After opening remarks by Akiko Yuge, Director of the United Nations Development Programme (UNDP) Representation Office in Tokyo, Khalid Malik, Director of the Human Development Report Office, introduced the key findings of the report.
With a focus on more than 40 developing countries, the report’s data and findings show an increase in human development over the past decade, including an easing of inequality, more widespread education, greater participation and inclusion in the social cohesion discussion, and an increased interconnection among youth.
The rise of the South is radically reshaping the world of the 21st century, with developing nations driving economic growth, lifting hundreds of millions of people from poverty and bringing more of them into a new global middle class, says the 2013 Human Development Report.
At the launch event, Akihiko Tanaka, President of the Japan International Cooperation Agency (JICA), lauded the collaboration between UNDP and Japan and commended development of the UNDP report. He addressed the change in our understanding of the world system in the 21st century, human security and inclusive development.

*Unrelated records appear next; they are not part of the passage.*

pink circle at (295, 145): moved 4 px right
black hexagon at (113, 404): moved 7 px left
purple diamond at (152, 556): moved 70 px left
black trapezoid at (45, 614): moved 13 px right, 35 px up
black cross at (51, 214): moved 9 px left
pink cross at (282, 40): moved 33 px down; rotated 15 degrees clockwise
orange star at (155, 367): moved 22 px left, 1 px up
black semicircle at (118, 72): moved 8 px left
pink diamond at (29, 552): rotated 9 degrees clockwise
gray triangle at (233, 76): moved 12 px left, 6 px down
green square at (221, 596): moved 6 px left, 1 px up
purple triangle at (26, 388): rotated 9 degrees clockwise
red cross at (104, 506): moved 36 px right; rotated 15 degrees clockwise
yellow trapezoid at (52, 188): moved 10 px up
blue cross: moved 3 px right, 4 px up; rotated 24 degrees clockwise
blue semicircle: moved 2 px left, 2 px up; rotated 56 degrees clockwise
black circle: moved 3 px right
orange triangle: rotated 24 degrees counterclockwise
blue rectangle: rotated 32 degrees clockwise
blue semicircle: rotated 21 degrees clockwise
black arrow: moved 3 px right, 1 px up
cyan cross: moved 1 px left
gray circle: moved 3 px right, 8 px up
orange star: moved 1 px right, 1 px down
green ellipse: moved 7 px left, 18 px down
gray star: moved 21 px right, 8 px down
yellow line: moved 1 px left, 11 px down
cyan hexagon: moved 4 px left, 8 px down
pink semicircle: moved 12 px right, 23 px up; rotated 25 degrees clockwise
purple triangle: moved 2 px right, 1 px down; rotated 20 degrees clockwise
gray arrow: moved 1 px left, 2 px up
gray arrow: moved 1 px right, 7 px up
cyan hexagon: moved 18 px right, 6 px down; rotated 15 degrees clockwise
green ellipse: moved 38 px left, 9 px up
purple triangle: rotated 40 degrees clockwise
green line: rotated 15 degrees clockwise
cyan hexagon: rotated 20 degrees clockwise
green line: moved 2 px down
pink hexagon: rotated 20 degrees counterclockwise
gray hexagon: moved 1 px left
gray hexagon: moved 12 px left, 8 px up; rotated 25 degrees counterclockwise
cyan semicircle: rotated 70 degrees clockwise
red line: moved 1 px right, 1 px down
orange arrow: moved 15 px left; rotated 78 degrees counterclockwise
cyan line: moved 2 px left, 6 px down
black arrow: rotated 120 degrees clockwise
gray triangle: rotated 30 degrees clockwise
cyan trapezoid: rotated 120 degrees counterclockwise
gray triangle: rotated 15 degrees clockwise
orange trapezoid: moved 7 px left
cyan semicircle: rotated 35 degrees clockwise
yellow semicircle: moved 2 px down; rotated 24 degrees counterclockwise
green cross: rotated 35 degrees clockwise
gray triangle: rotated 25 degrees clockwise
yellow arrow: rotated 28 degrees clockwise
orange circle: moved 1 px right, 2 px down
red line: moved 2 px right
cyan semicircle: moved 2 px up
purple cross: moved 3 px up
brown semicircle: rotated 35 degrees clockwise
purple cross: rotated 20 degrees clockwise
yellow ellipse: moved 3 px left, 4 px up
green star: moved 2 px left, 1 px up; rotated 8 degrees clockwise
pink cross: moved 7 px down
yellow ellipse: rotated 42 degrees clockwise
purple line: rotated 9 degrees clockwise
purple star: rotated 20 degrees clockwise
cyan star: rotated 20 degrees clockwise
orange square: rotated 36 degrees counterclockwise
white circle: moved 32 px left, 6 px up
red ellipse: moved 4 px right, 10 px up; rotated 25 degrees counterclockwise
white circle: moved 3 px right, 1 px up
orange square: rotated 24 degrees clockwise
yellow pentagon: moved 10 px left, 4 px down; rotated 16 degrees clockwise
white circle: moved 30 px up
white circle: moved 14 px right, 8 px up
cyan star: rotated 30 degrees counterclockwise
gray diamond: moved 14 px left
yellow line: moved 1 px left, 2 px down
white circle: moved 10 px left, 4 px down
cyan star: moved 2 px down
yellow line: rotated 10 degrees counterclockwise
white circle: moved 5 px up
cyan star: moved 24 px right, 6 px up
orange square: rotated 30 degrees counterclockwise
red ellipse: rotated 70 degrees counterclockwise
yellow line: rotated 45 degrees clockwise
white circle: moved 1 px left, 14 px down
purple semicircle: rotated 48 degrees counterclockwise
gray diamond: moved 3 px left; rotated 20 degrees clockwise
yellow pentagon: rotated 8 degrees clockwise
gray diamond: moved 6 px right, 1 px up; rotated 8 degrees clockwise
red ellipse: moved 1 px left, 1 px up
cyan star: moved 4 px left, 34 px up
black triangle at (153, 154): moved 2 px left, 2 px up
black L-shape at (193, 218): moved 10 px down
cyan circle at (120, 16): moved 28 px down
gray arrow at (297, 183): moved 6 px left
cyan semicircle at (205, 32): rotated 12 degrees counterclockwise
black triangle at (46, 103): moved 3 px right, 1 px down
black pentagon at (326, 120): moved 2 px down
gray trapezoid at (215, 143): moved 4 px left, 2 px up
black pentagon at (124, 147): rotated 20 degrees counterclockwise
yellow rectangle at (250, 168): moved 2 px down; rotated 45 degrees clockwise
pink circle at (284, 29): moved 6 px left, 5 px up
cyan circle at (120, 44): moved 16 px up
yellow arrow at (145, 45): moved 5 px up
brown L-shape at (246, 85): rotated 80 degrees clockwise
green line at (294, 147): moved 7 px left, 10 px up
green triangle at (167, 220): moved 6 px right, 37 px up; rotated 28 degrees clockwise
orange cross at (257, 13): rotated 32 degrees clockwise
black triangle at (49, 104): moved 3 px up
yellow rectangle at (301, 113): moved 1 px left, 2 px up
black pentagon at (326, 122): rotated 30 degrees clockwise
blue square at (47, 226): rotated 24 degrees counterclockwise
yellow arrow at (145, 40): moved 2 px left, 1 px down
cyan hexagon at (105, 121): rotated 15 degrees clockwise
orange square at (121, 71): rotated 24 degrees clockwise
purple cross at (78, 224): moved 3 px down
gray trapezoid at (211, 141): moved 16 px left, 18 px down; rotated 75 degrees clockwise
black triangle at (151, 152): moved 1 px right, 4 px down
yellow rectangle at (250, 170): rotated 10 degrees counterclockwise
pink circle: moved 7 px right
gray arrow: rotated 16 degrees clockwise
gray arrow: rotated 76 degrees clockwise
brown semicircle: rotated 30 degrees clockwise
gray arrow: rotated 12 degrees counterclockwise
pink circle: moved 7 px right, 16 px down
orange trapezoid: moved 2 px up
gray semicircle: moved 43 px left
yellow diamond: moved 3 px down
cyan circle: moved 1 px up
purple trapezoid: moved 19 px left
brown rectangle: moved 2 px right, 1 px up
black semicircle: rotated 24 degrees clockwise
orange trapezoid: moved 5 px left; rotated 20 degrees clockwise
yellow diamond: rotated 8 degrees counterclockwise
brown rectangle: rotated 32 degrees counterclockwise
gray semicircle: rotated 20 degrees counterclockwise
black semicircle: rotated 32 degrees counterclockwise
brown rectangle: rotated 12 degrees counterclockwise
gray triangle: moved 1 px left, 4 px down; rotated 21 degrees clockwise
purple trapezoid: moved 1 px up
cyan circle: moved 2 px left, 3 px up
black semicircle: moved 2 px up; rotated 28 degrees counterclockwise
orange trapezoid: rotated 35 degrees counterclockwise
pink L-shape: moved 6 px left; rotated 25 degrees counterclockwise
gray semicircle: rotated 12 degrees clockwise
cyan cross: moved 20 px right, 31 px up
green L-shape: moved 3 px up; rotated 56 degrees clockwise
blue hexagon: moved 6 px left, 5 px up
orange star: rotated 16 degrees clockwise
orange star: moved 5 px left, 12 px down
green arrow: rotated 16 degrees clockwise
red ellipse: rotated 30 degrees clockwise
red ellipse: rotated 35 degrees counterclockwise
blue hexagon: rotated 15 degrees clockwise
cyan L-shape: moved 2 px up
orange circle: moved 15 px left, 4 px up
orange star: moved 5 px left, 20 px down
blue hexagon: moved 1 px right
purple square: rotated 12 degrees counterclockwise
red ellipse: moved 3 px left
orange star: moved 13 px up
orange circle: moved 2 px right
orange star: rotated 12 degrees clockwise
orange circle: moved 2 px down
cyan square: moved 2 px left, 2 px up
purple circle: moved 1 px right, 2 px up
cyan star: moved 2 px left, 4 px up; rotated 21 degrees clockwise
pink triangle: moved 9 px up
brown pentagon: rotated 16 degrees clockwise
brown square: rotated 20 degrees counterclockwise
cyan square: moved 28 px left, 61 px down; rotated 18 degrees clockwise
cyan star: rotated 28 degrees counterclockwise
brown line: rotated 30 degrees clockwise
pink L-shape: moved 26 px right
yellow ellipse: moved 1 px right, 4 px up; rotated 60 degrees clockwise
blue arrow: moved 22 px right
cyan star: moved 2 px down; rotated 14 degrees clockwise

He observed that the long-dominant power of the West has been replaced by participation of the rapidly growing economies in the South. He noted that the South is not a single entity, but shows many diverse and plural elements in the realm of human development. He stressed the concept of inclusiveness and suggested that more attention should be paid to human security and vulnerabilities. Agencies like JICA, Tanaka said, foster collaboration under the premise that “development cooperation cannot be a pure transfer from software from the North to the South”, but requires mutual learning and joint solution discovery.
During the question and answer session, UNU Rector David Malone thanked UNDP for the stimulating 2013 report and noted, in particular, Japan’s efforts to incorporate the human security component into development. He cautioned, though, that the term “middle class” is formulated vaguely — in India, for example, some suggest that the middle class consists of 35 million people while others calculate the number of 350 million — and that we must develop a clearer understanding of just who is part of the “middle class”.
Both Malik and Tanaka noted that the middle class is a “self-perceptive term” that has a different understanding in different places and contexts.
Rector Malone also emphasized the important role of higher education, rather than focusing only on primary and secondary education in a development context. Malik responded that while education needs to be balanced, the fact that parents always want their children to have a better future necessitates a cohesive approach in all streams of education.
Malik concluded that, in regards to the human development pillars of income, education and health, the less-developed countries are accelerating faster, and this is something to celebrate.
The initial 2013 report launch was held on 14 March 2013 in Mexico City by UNDP Administrator Helen Clark and Mexican President Enrique Peña Nieto, who will deliver the 21st U Thant Lecture at UNU in Tokyo on 9 April 2013.